* What is needed: Only these lines, please: the first one of the records through the one containing "(drillshape 1)", retyped exactly, both ends included and pictures omitted.
==== Recorded data ====
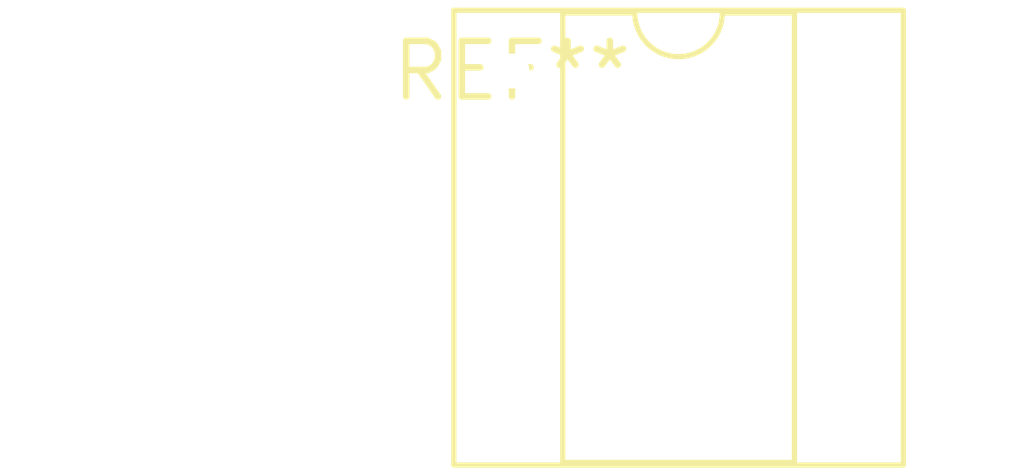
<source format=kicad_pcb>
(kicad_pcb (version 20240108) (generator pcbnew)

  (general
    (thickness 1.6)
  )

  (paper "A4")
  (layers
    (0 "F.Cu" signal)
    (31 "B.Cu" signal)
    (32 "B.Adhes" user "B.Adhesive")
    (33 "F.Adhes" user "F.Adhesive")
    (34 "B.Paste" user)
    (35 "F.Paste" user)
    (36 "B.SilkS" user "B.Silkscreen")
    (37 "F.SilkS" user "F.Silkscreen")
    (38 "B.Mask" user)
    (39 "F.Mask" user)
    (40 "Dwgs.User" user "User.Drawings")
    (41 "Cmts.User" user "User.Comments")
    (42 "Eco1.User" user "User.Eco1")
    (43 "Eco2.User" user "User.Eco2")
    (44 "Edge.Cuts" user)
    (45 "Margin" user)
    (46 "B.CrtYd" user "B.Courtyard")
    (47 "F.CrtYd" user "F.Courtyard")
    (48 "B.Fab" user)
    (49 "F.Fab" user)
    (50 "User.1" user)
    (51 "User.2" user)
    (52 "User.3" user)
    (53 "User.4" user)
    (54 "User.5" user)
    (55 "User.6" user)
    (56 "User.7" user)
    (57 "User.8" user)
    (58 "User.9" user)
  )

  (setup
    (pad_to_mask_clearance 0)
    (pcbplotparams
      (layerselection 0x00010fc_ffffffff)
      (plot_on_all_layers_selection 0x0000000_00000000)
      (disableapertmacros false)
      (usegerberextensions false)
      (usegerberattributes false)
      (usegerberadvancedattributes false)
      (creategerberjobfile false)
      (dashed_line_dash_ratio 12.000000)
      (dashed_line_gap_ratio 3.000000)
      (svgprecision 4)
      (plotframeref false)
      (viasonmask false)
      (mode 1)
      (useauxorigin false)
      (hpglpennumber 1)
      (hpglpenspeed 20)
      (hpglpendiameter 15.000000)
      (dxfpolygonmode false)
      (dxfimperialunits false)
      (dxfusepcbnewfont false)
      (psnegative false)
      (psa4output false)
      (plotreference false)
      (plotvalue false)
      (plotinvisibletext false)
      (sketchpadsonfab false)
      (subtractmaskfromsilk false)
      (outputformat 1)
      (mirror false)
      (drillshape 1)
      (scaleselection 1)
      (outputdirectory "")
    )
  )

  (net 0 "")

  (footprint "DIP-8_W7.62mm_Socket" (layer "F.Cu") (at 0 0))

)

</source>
====
* Answer for the task:
<source format=kicad_pcb>
(kicad_pcb (version 20240108) (generator pcbnew)

  (general
    (thickness 1.6)
  )

  (paper "A4")
  (layers
    (0 "F.Cu" signal)
    (31 "B.Cu" signal)
    (32 "B.Adhes" user "B.Adhesive")
    (33 "F.Adhes" user "F.Adhesive")
    (34 "B.Paste" user)
    (35 "F.Paste" user)
    (36 "B.SilkS" user "B.Silkscreen")
    (37 "F.SilkS" user "F.Silkscreen")
    (38 "B.Mask" user)
    (39 "F.Mask" user)
    (40 "Dwgs.User" user "User.Drawings")
    (41 "Cmts.User" user "User.Comments")
    (42 "Eco1.User" user "User.Eco1")
    (43 "Eco2.User" user "User.Eco2")
    (44 "Edge.Cuts" user)
    (45 "Margin" user)
    (46 "B.CrtYd" user "B.Courtyard")
    (47 "F.CrtYd" user "F.Courtyard")
    (48 "B.Fab" user)
    (49 "F.Fab" user)
    (50 "User.1" user)
    (51 "User.2" user)
    (52 "User.3" user)
    (53 "User.4" user)
    (54 "User.5" user)
    (55 "User.6" user)
    (56 "User.7" user)
    (57 "User.8" user)
    (58 "User.9" user)
  )

  (setup
    (pad_to_mask_clearance 0)
    (pcbplotparams
      (layerselection 0x00010fc_ffffffff)
      (plot_on_all_layers_selection 0x0000000_00000000)
      (disableapertmacros false)
      (usegerberextensions false)
      (usegerberattributes false)
      (usegerberadvancedattributes false)
      (creategerberjobfile false)
      (dashed_line_dash_ratio 12.000000)
      (dashed_line_gap_ratio 3.000000)
      (svgprecision 4)
      (plotframeref false)
      (viasonmask false)
      (mode 1)
      (useauxorigin false)
      (hpglpennumber 1)
      (hpglpenspeed 20)
      (hpglpendiameter 15.000000)
      (dxfpolygonmode false)
      (dxfimperialunits false)
      (dxfusepcbnewfont false)
      (psnegative false)
      (psa4output false)
      (plotreference false)
      (plotvalue false)
      (plotinvisibletext false)
      (sketchpadsonfab false)
      (subtractmaskfromsilk false)
      (outputformat 1)
      (mirror false)
      (drillshape 1)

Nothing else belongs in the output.